Logo no início da jornada, vemos a paisagem arquitetónica a reinventar-se pela mão de modernistas como Lucio Costa e Oscar Niemeyer que, entre outros, idealizaram o Ministério da Educação e Saúde no Rio de Janeiro. Passamos pela projeção da nova capital, Brasília, e pelo nascimento da bossa nova, simultâneo ao apogeu da arquitetura carioca. Há fotos, livros e até tabelas de honorários de arquitetos.
Depois, o Golpe Militar de 1964, a “Tropicália” de Caetano Veloso e a ascensão do brutalismo paulista, do uso e abuso do betão armado. É aí que os holofotes se deslocam, na exposição tal como na História, de Rio de Janeiro para o centro industrial do país, São Paulo, onde se levanta a Faculdade de Arquitetura e Urbanismo, “o maior ícone da arquitetura paulista”, dizem os curadores. Viria depois a ditadura militar, a censura, a prisão de Artigas e Paulo Mendes da Rocha e a criação da “Casa Bola”, uma peculiar experiência espacial de Eduardo Longo.
Chegamos a meio dos anos 80 com o rock nacional, o fim da ditadura, mais tarde, com a inovadora rede de hospitais Sarah Kubitschek, de João Filgueiras Lima (Lelé). Quando, por fim, assentamos pé na contemporaneidade, encontramos uma produção arquitetónica de alto nível a contrastar com um abismo social monstruoso. E é neste último capítulo, de 2001 a 2018, que a exposição da Casa se destaca das de outras instituições, por ter “a mais importante coleção de arquitetura recente brasileira”. Isto porque “os acervos são formados apenas quando os arquitetos falecem e aqui temos acervo de autores vivos”, explica Fernando Serapião.
Neste momento, diante da problemática dos sem-abrigo e a quantidade massiva de edifícios vazios no centro das cidades, arquitetos e colectivos jovens envolvem-se e colaboram com movimentos sociais, mesmo sem apoio do Estado. Também o trabalho desta nova geração de arquitetos ativistas não foi esquecido e protagoniza o vídeo projectado no final da exposição.

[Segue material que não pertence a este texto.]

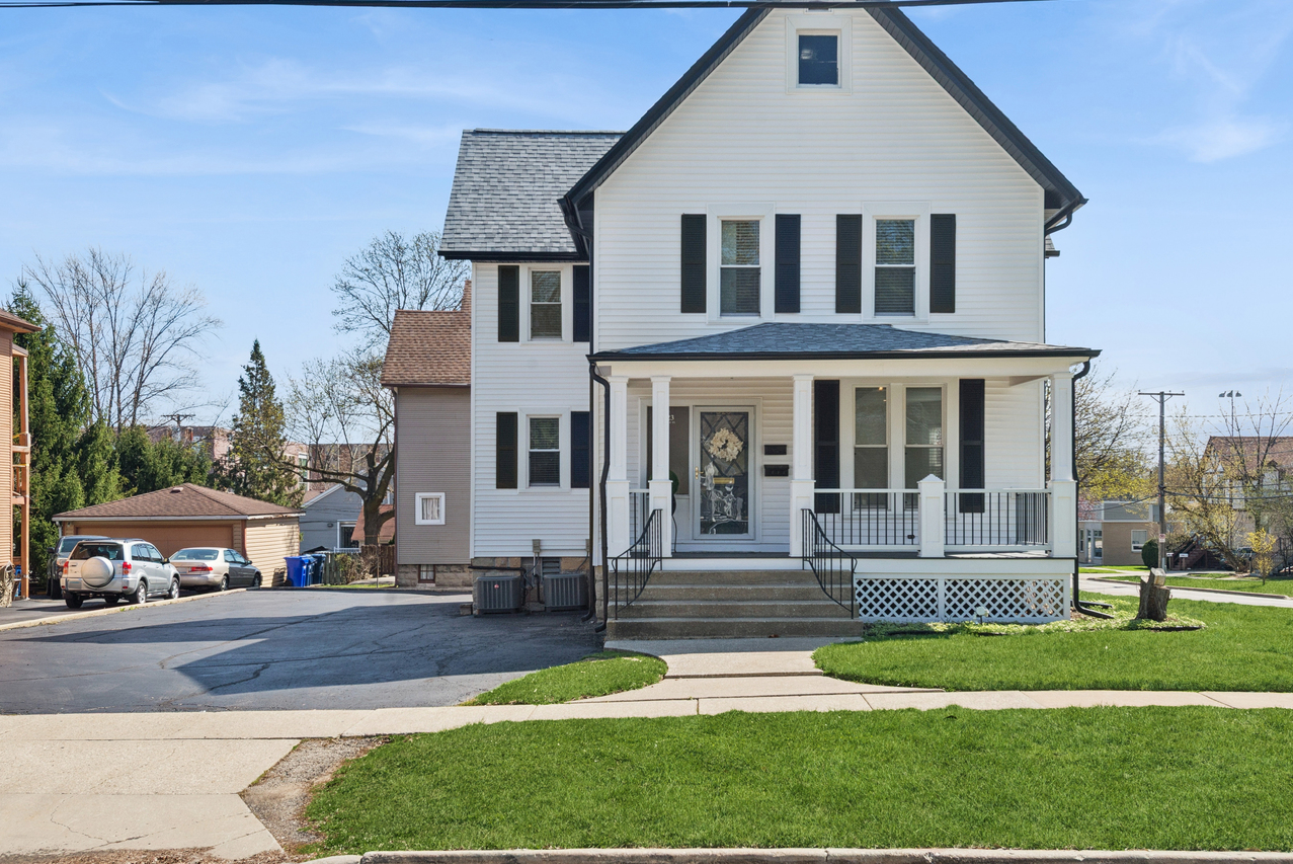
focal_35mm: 38
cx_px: 668
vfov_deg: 35.0
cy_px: 370
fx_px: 1366
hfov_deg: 50.7
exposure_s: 1/320
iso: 400
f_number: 11
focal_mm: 30
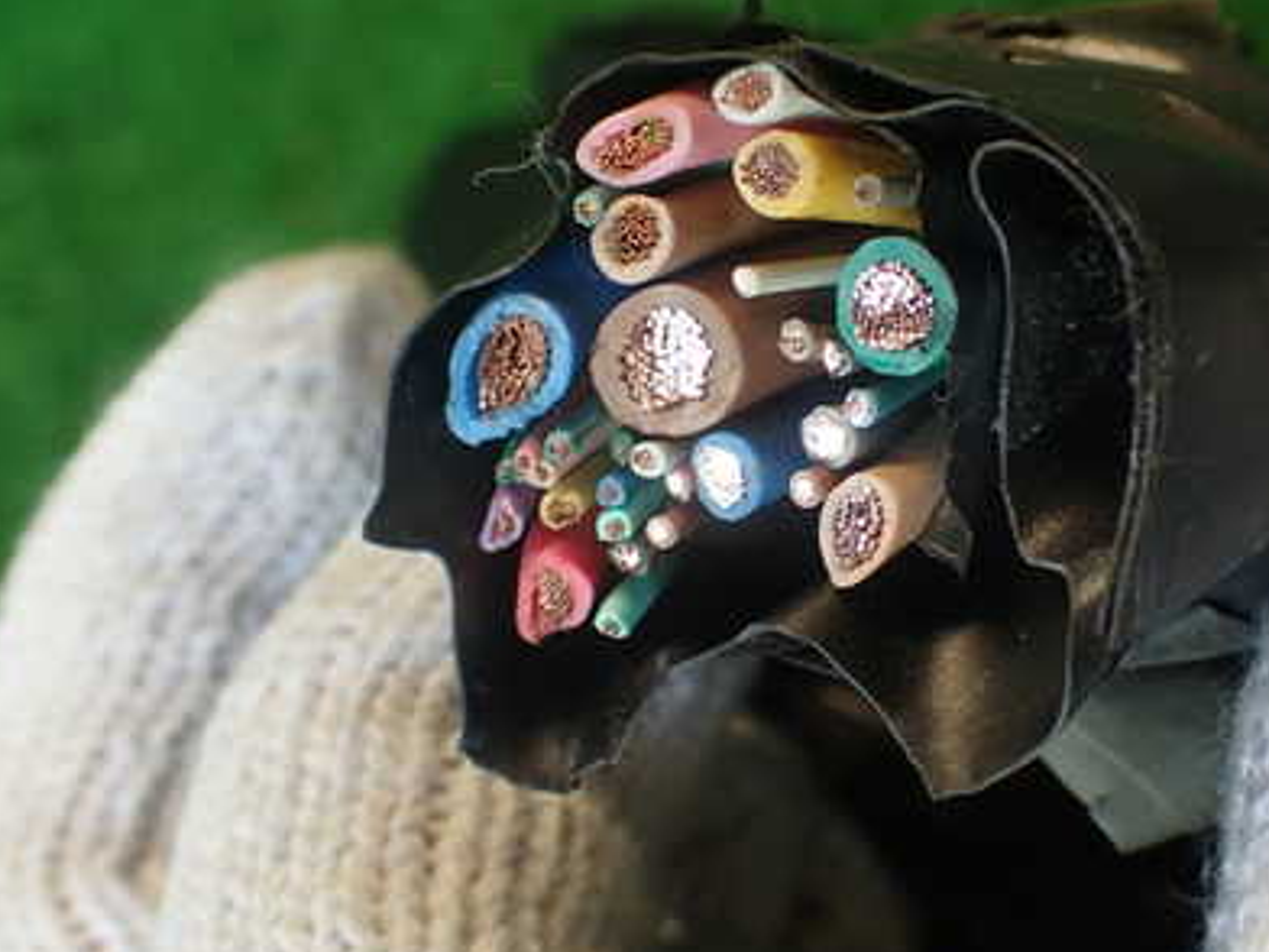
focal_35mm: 49
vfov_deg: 29.7
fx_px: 1796
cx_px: 790
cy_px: 457
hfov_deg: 38.7
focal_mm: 5.79
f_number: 2.4
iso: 200
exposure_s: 1/60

Fora das paredes da casa de Matosinhos, a “Coleção Arquitetura Brasileira” será ainda divulgada ao público numa plataforma digital, para que qualquer um consiga estudá-la em qualquer parte do mundo.
Literatura, cinema e música na Casa da Arquitetura
Ao longo dos próximos sete meses, desenrola-se, na mesma instituição, o “Programa Paralelo”, que engloba um ciclo de cinema, concertos, debates e conferências. A programação do fim-de-semana inaugural, que inclui visitas-guiadas, conferências, filmes, lançamentos e concertos, é gratuita.
Adriana Calcanhotto dá um concerto no sábado, dia 29, às 21h30, e no domingo, está marcada uma conferência com o arquiteto e Pritzker brasileiro, Paulo Mendes da Rocha, pelas 18h30, que é, aliás, protagonista de uma segunda (e mais pequena) exposição na Galeria da Casa, que se inaugura na sexta-feira e lá fica até 10 de fevereiro de 2019.
Apesar de ser celebrado pelos seus grandes projetos públicos, como o Museu Brasileiro da Escultura e a reconfiguração da Praça do Patriarca, a exposição “Duas Casas” destaca a faceta menos conhecida do trabalho de Paulo Mendes da Rocha – as casas unifamiliares. Na galeria, as maquetes de duas casas desenhadas e construídas com 30 anos de intervalo sobre si – a Casa Gerassi, em São Paulo, e a Casa da Rua do Quelhas, em Lisboa – são acompanhadas por fotos e dois filmes que, para lá de ilustrarem a construção dos edifícios, incluem testemunhos dos clientes que “desmistificam a figura do arquiteto-estrela”, explica Nuno Sampaio. Após o fim-de-semana inaugural, a partir da próxima segunda, dia 1, o bilhete para visitar as duas exposições ficará por 5 euros.